THe chart does speak volumes in the fact that all dosing regiments had about the same average & Max blood concentrations throughout the day, yet some put on more and some put on less.... Further the deviation remaining the same thoughout different number of folks dosing at the whole specturm of MGs says alot when you consider the previous sentence. IF you look at this chart from my perspective of DEMAND BASED Production and usage, you can see that the VARIANCE IN EFFECT is not related to the drug, BUT THE INDIVIDUAL.... So how does a 20mg/day patient have the same measured Serim TT counts as the 70 mgs/day patient. Have I said it yet,,,, DEMAND BASED USAGE. THIS SAYS EXACTLY THAT MOUNTAINS OF TESTOSTERONE ARE PROCESSED
WITH NO UNIT COUNTER APPLYING. How in the hell could someone putting on 20mgs/day have the same blood counts as someone putting on 70mgs/day.!?!? Well, they cant be all that stupid as to not be able to hit the target with a spay pump.. THEY ARE USING COMPLETELY DIFFERENT AMOUNTS.
AND VARYING BY THE BUSHELL....... THis data can only prove that SERUM COUNT MEANS JACK SHIT.....

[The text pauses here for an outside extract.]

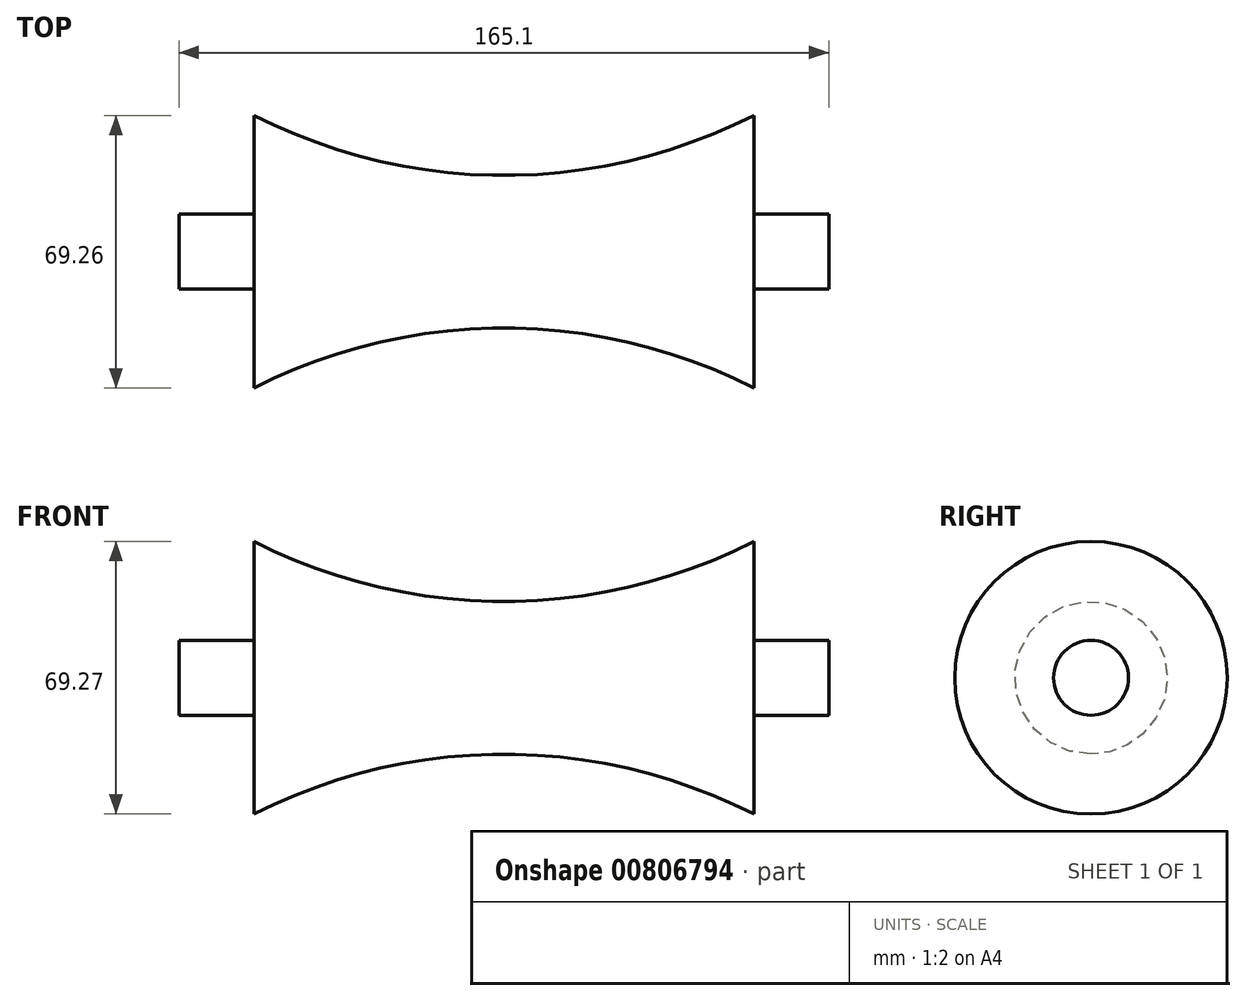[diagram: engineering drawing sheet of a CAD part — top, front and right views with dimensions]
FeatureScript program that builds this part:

And acutally, I would have liked to see how much remained on the skin at the end of 24 hours in the different dosing groups, thus, can the body only take what it wants at that level too....
NOTE SHBG Changed in none. Of course at it is a fine tune tweek already stressed by the current situation prior to application. THEY WERE PROBABLE ALL 20-40 if primary, or 10-12 if secondary. Secondary being the widely molested term today where the "Low-T" male falls. NOTICE THEY DID NOT MENTION HIM IN THEIR LIST OF CAUSES....

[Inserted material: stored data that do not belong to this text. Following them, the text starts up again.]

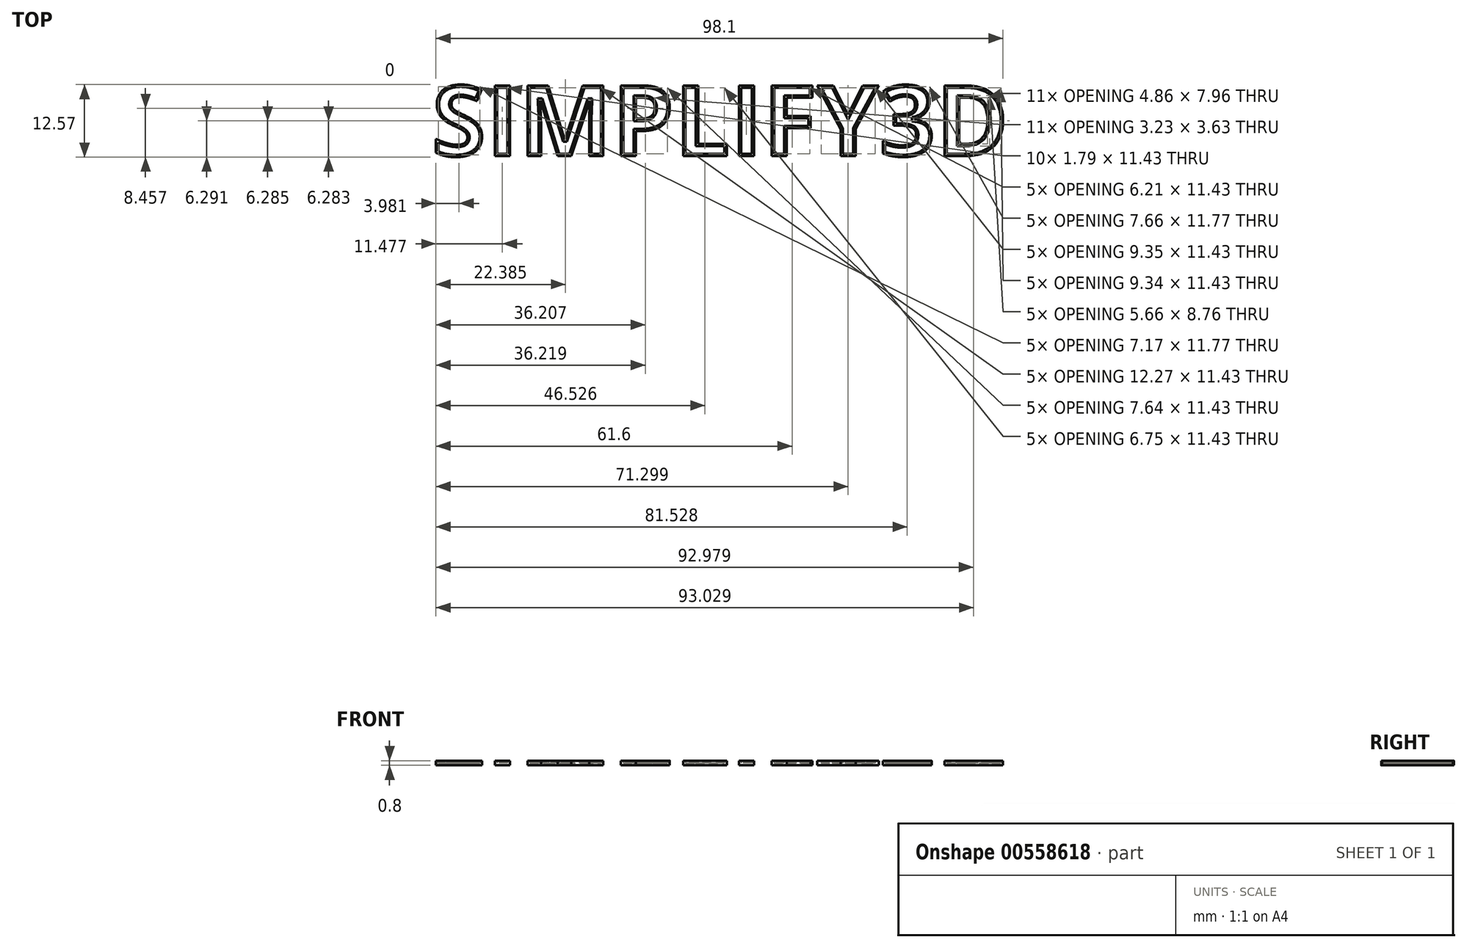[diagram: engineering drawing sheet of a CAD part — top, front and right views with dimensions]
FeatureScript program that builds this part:
annotation { "Feature Type Name" : "Feature", "Feature Type Description" : "" }
export const myFeature = defineFeature(function(context is Context, id is Id, definition is map)
    precondition{}
    {
        {
            var Q0;
            Q0=qCreatedBy(makeId("Top.planeOp"),FACE);
            var sketch = newSketch(context, id + "F0", { "sketchPlane" : qUnion([Q0])});
            skText(sketch, "E0", { "text": "SIMPLIFY3D", "fontName": "OpenSans-Bold.ttf"});
            const initialGuessF0  = {"E0": [0, 0, 1, 0, 0.01233]};
            skSetInitialGuess(sketch, initialGuessF0);
            skSolve(sketch);
        }
        {
            var Q0;
            Q0 = qSketchRegion(id + "F0", true);
            extrude(context, id + "F1", {"entities" : qUnion([Q0]), "depth" : .8 * mm, "offsetDistance" : 25 * mm});
        }
        {
            var Q0;
            Q0=makeQuery(id+"F1.opExtrude","CAP_FACE",FACE,{"disambiguationData":[OSD([sQuery(id+"F0.wireOp",EDGE,"E0.sketch_text.stroke-0"),sQuery(id+"F0.wireOp",EDGE,"E0.sketch_text.stroke-1"),sQuery(id+"F0.wireOp",EDGE,"E0.sketch_text.stroke-2"),sQuery(id+"F0.wireOp",EDGE,"E0.sketch_text.stroke-3"),sQuery(id+"F0.wireOp",EDGE,"E0.sketch_text.stroke-4"),sQuery(id+"F0.wireOp",EDGE,"E0.sketch_text.stroke-5"),sQuery(id+"F0.wireOp",EDGE,"E0.sketch_text.stroke-6"),sQuery(id+"F0.wireOp",EDGE,"E0.sketch_text.stroke-7"),sQuery(id+"F0.wireOp",EDGE,"E0.sketch_text.stroke-8"),sQuery(id+"F0.wireOp",EDGE,"E0.sketch_text.stroke-9"),sQuery(id+"F0.wireOp",EDGE,"E0.sketch_text.stroke-10"),sQuery(id+"F0.wireOp",EDGE,"E0.sketch_text.stroke-11"),sQuery(id+"F0.wireOp",EDGE,"E0.sketch_text.stroke-12"),sQuery(id+"F0.wireOp",EDGE,"E0.sketch_text.stroke-13"),sQuery(id+"F0.wireOp",EDGE,"E0.sketch_text.stroke-14"),sQuery(id+"F0.wireOp",EDGE,"E0.sketch_text.stroke-15"),sQuery(id+"F0.wireOp",EDGE,"E0.sketch_text.stroke-16"),sQuery(id+"F0.wireOp",EDGE,"E0.sketch_text.stroke-17"),sQuery(id+"F0.wireOp",EDGE,"E0.sketch_text.stroke-18"),sQuery(id+"F0.wireOp",EDGE,"E0.sketch_text.stroke-19"),sQuery(id+"F0.wireOp",EDGE,"E0.sketch_text.stroke-20"),sQuery(id+"F0.wireOp",EDGE,"E0.sketch_text.stroke-21"),sQuery(id+"F0.wireOp",EDGE,"E0.sketch_text.stroke-22"),sQuery(id+"F0.wireOp",EDGE,"E0.sketch_text.stroke-23"),sQuery(id+"F0.wireOp",EDGE,"E0.sketch_text.stroke-24"),sQuery(id+"F0.wireOp",EDGE,"E0.sketch_text.stroke-25"),sQuery(id+"F0.wireOp",EDGE,"E0.sketch_text.stroke-26"),sQuery(id+"F0.wireOp",EDGE,"E0.sketch_text.stroke-27")])],"isStart":false});
            var Q1;
            Q1=makeQuery(id+"F1.opExtrude","CAP_FACE",FACE,{"disambiguationData":[OSD([sQuery(id+"F0.wireOp",EDGE,"E0.sketch_text.stroke-28"),sQuery(id+"F0.wireOp",EDGE,"E0.sketch_text.stroke-29"),sQuery(id+"F0.wireOp",EDGE,"E0.sketch_text.stroke-30"),sQuery(id+"F0.wireOp",EDGE,"E0.sketch_text.stroke-31")])],"isStart":false});
            var Q2;
            Q2=makeQuery(id+"F1.opExtrude","CAP_FACE",FACE,{"disambiguationData":[OSD([sQuery(id+"F0.wireOp",EDGE,"E0.sketch_text.stroke-32"),sQuery(id+"F0.wireOp",EDGE,"E0.sketch_text.stroke-33"),sQuery(id+"F0.wireOp",EDGE,"E0.sketch_text.stroke-34"),sQuery(id+"F0.wireOp",EDGE,"E0.sketch_text.stroke-35"),sQuery(id+"F0.wireOp",EDGE,"E0.sketch_text.stroke-36"),sQuery(id+"F0.wireOp",EDGE,"E0.sketch_text.stroke-37"),sQuery(id+"F0.wireOp",EDGE,"E0.sketch_text.stroke-38"),sQuery(id+"F0.wireOp",EDGE,"E0.sketch_text.stroke-39"),sQuery(id+"F0.wireOp",EDGE,"E0.sketch_text.stroke-40"),sQuery(id+"F0.wireOp",EDGE,"E0.sketch_text.stroke-41"),sQuery(id+"F0.wireOp",EDGE,"E0.sketch_text.stroke-42"),sQuery(id+"F0.wireOp",EDGE,"E0.sketch_text.stroke-43"),sQuery(id+"F0.wireOp",EDGE,"E0.sketch_text.stroke-44"),sQuery(id+"F0.wireOp",EDGE,"E0.sketch_text.stroke-45"),sQuery(id+"F0.wireOp",EDGE,"E0.sketch_text.stroke-46"),sQuery(id+"F0.wireOp",EDGE,"E0.sketch_text.stroke-47"),sQuery(id+"F0.wireOp",EDGE,"E0.sketch_text.stroke-48"),sQuery(id+"F0.wireOp",EDGE,"E0.sketch_text.stroke-49"),sQuery(id+"F0.wireOp",EDGE,"E0.sketch_text.stroke-50")])],"isStart":false});
            var Q3;
            Q3=makeQuery(id+"F1.opExtrude","CAP_FACE",FACE,{"disambiguationData":[OSD([sQuery(id+"F0.wireOp",EDGE,"E0.sketch_text.stroke-51"),sQuery(id+"F0.wireOp",EDGE,"E0.sketch_text.stroke-52"),sQuery(id+"F0.wireOp",EDGE,"E0.sketch_text.stroke-53"),sQuery(id+"F0.wireOp",EDGE,"E0.sketch_text.stroke-54"),sQuery(id+"F0.wireOp",EDGE,"E0.sketch_text.stroke-55"),sQuery(id+"F0.wireOp",EDGE,"E0.sketch_text.stroke-56"),sQuery(id+"F0.wireOp",EDGE,"E0.sketch_text.stroke-57"),sQuery(id+"F0.wireOp",EDGE,"E0.sketch_text.stroke-58"),sQuery(id+"F0.wireOp",EDGE,"E0.sketch_text.stroke-59"),sQuery(id+"F0.wireOp",EDGE,"E0.sketch_text.stroke-60"),sQuery(id+"F0.wireOp",EDGE,"E0.sketch_text.stroke-61"),sQuery(id+"F0.wireOp",EDGE,"E0.sketch_text.stroke-62"),sQuery(id+"F0.wireOp",EDGE,"E0.sketch_text.stroke-63"),sQuery(id+"F0.wireOp",EDGE,"E0.sketch_text.stroke-64"),sQuery(id+"F0.wireOp",EDGE,"E0.sketch_text.stroke-65"),sQuery(id+"F0.wireOp",EDGE,"E0.sketch_text.stroke-66")])],"isStart":false});
            var Q4;
            Q4=makeQuery(id+"F1.opExtrude","CAP_FACE",FACE,{"disambiguationData":[OSD([sQuery(id+"F0.wireOp",EDGE,"E0.sketch_text.stroke-67"),sQuery(id+"F0.wireOp",EDGE,"E0.sketch_text.stroke-68"),sQuery(id+"F0.wireOp",EDGE,"E0.sketch_text.stroke-69"),sQuery(id+"F0.wireOp",EDGE,"E0.sketch_text.stroke-70"),sQuery(id+"F0.wireOp",EDGE,"E0.sketch_text.stroke-71"),sQuery(id+"F0.wireOp",EDGE,"E0.sketch_text.stroke-72")])],"isStart":false});
            var Q5;
            Q5=makeQuery(id+"F1.opExtrude","CAP_FACE",FACE,{"disambiguationData":[OSD([sQuery(id+"F0.wireOp",EDGE,"E0.sketch_text.stroke-73"),sQuery(id+"F0.wireOp",EDGE,"E0.sketch_text.stroke-74"),sQuery(id+"F0.wireOp",EDGE,"E0.sketch_text.stroke-75"),sQuery(id+"F0.wireOp",EDGE,"E0.sketch_text.stroke-76")])],"isStart":false});
            var Q6;
            Q6=makeQuery(id+"F1.opExtrude","CAP_FACE",FACE,{"disambiguationData":[OSD([sQuery(id+"F0.wireOp",EDGE,"E0.sketch_text.stroke-77"),sQuery(id+"F0.wireOp",EDGE,"E0.sketch_text.stroke-78"),sQuery(id+"F0.wireOp",EDGE,"E0.sketch_text.stroke-79"),sQuery(id+"F0.wireOp",EDGE,"E0.sketch_text.stroke-80"),sQuery(id+"F0.wireOp",EDGE,"E0.sketch_text.stroke-81"),sQuery(id+"F0.wireOp",EDGE,"E0.sketch_text.stroke-82"),sQuery(id+"F0.wireOp",EDGE,"E0.sketch_text.stroke-83"),sQuery(id+"F0.wireOp",EDGE,"E0.sketch_text.stroke-84"),sQuery(id+"F0.wireOp",EDGE,"E0.sketch_text.stroke-85"),sQuery(id+"F0.wireOp",EDGE,"E0.sketch_text.stroke-86")])],"isStart":false});
            var Q7;
            Q7=makeQuery(id+"F1.opExtrude","CAP_FACE",FACE,{"disambiguationData":[OSD([sQuery(id+"F0.wireOp",EDGE,"E0.sketch_text.stroke-87"),sQuery(id+"F0.wireOp",EDGE,"E0.sketch_text.stroke-88"),sQuery(id+"F0.wireOp",EDGE,"E0.sketch_text.stroke-89"),sQuery(id+"F0.wireOp",EDGE,"E0.sketch_text.stroke-90"),sQuery(id+"F0.wireOp",EDGE,"E0.sketch_text.stroke-91"),sQuery(id+"F0.wireOp",EDGE,"E0.sketch_text.stroke-92"),sQuery(id+"F0.wireOp",EDGE,"E0.sketch_text.stroke-93"),sQuery(id+"F0.wireOp",EDGE,"E0.sketch_text.stroke-94"),sQuery(id+"F0.wireOp",EDGE,"E0.sketch_text.stroke-95")])],"isStart":false});
            var Q8;
            Q8=makeQuery(id+"F1.opExtrude","CAP_FACE",FACE,{"disambiguationData":[OSD([sQuery(id+"F0.wireOp",EDGE,"E0.sketch_text.stroke-96"),sQuery(id+"F0.wireOp",EDGE,"E0.sketch_text.stroke-97"),sQuery(id+"F0.wireOp",EDGE,"E0.sketch_text.stroke-98"),sQuery(id+"F0.wireOp",EDGE,"E0.sketch_text.stroke-99"),sQuery(id+"F0.wireOp",EDGE,"E0.sketch_text.stroke-100"),sQuery(id+"F0.wireOp",EDGE,"E0.sketch_text.stroke-101"),sQuery(id+"F0.wireOp",EDGE,"E0.sketch_text.stroke-102"),sQuery(id+"F0.wireOp",EDGE,"E0.sketch_text.stroke-103"),sQuery(id+"F0.wireOp",EDGE,"E0.sketch_text.stroke-104"),sQuery(id+"F0.wireOp",EDGE,"E0.sketch_text.stroke-105"),sQuery(id+"F0.wireOp",EDGE,"E0.sketch_text.stroke-106"),sQuery(id+"F0.wireOp",EDGE,"E0.sketch_text.stroke-107"),sQuery(id+"F0.wireOp",EDGE,"E0.sketch_text.stroke-108"),sQuery(id+"F0.wireOp",EDGE,"E0.sketch_text.stroke-109"),sQuery(id+"F0.wireOp",EDGE,"E0.sketch_text.stroke-110"),sQuery(id+"F0.wireOp",EDGE,"E0.sketch_text.stroke-111"),sQuery(id+"F0.wireOp",EDGE,"E0.sketch_text.stroke-112"),sQuery(id+"F0.wireOp",EDGE,"E0.sketch_text.stroke-113"),sQuery(id+"F0.wireOp",EDGE,"E0.sketch_text.stroke-114"),sQuery(id+"F0.wireOp",EDGE,"E0.sketch_text.stroke-115"),sQuery(id+"F0.wireOp",EDGE,"E0.sketch_text.stroke-116"),sQuery(id+"F0.wireOp",EDGE,"E0.sketch_text.stroke-117"),sQuery(id+"F0.wireOp",EDGE,"E0.sketch_text.stroke-118"),sQuery(id+"F0.wireOp",EDGE,"E0.sketch_text.stroke-119"),sQuery(id+"F0.wireOp",EDGE,"E0.sketch_text.stroke-120"),sQuery(id+"F0.wireOp",EDGE,"E0.sketch_text.stroke-121"),sQuery(id+"F0.wireOp",EDGE,"E0.sketch_text.stroke-122")])],"isStart":false});
            var Q9;
            Q9=makeQuery(id+"F1.opExtrude","CAP_FACE",FACE,{"disambiguationData":[OSD([sQuery(id+"F0.wireOp",EDGE,"E0.sketch_text.stroke-123"),sQuery(id+"F0.wireOp",EDGE,"E0.sketch_text.stroke-124"),sQuery(id+"F0.wireOp",EDGE,"E0.sketch_text.stroke-125"),sQuery(id+"F0.wireOp",EDGE,"E0.sketch_text.stroke-126"),sQuery(id+"F0.wireOp",EDGE,"E0.sketch_text.stroke-127"),sQuery(id+"F0.wireOp",EDGE,"E0.sketch_text.stroke-128"),sQuery(id+"F0.wireOp",EDGE,"E0.sketch_text.stroke-129"),sQuery(id+"F0.wireOp",EDGE,"E0.sketch_text.stroke-130"),sQuery(id+"F0.wireOp",EDGE,"E0.sketch_text.stroke-131"),sQuery(id+"F0.wireOp",EDGE,"E0.sketch_text.stroke-132"),sQuery(id+"F0.wireOp",EDGE,"E0.sketch_text.stroke-133"),sQuery(id+"F0.wireOp",EDGE,"E0.sketch_text.stroke-134")])],"isStart":false});
            shell(context, id + "F2", {"entities" : qUnion([Q0, Q1, Q2, Q3, Q4, Q5, Q6, Q7, Q8, Q9]), "thickness" : .4 * mm});
        }
    });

Notice they only credit 40% of TT to be regulated by SHBG, and 48% by Albumin. Is that correct.?? I think I need to learn more about loosely bound. Could that simply be a stage where the SHBG is partially released (or the reverse- prior to that), and one state is more in flux and EITHER READY TO GO OR GET PISSED OUT.
Kinda the "on-deck" portion of bound TT???? I wonder...
So a question comming to mind is: IF secondary hypogonadism is the brains failure to send signal, and primary is the failure of the testicles to produce. Then dont we have a chicken or egg quandry in many cases. How do you determine if the brain did not cause the testicles to shut down and shrivel up when they are so vague about effective LH numbers not to mention there appear to be an effective curve with regard to the rate of return at as the number decrease (returns remain adequate till below 1, moreso IMO). Plus I am thinking differnt testicles produce different volumes per unit of LH depending on the model of testicle [
)]
Fuckit I am done for now. This was definitely groundbreaking publication as far as I know. I have not seen anything like it published for a SynT application. Am I in the dark ages??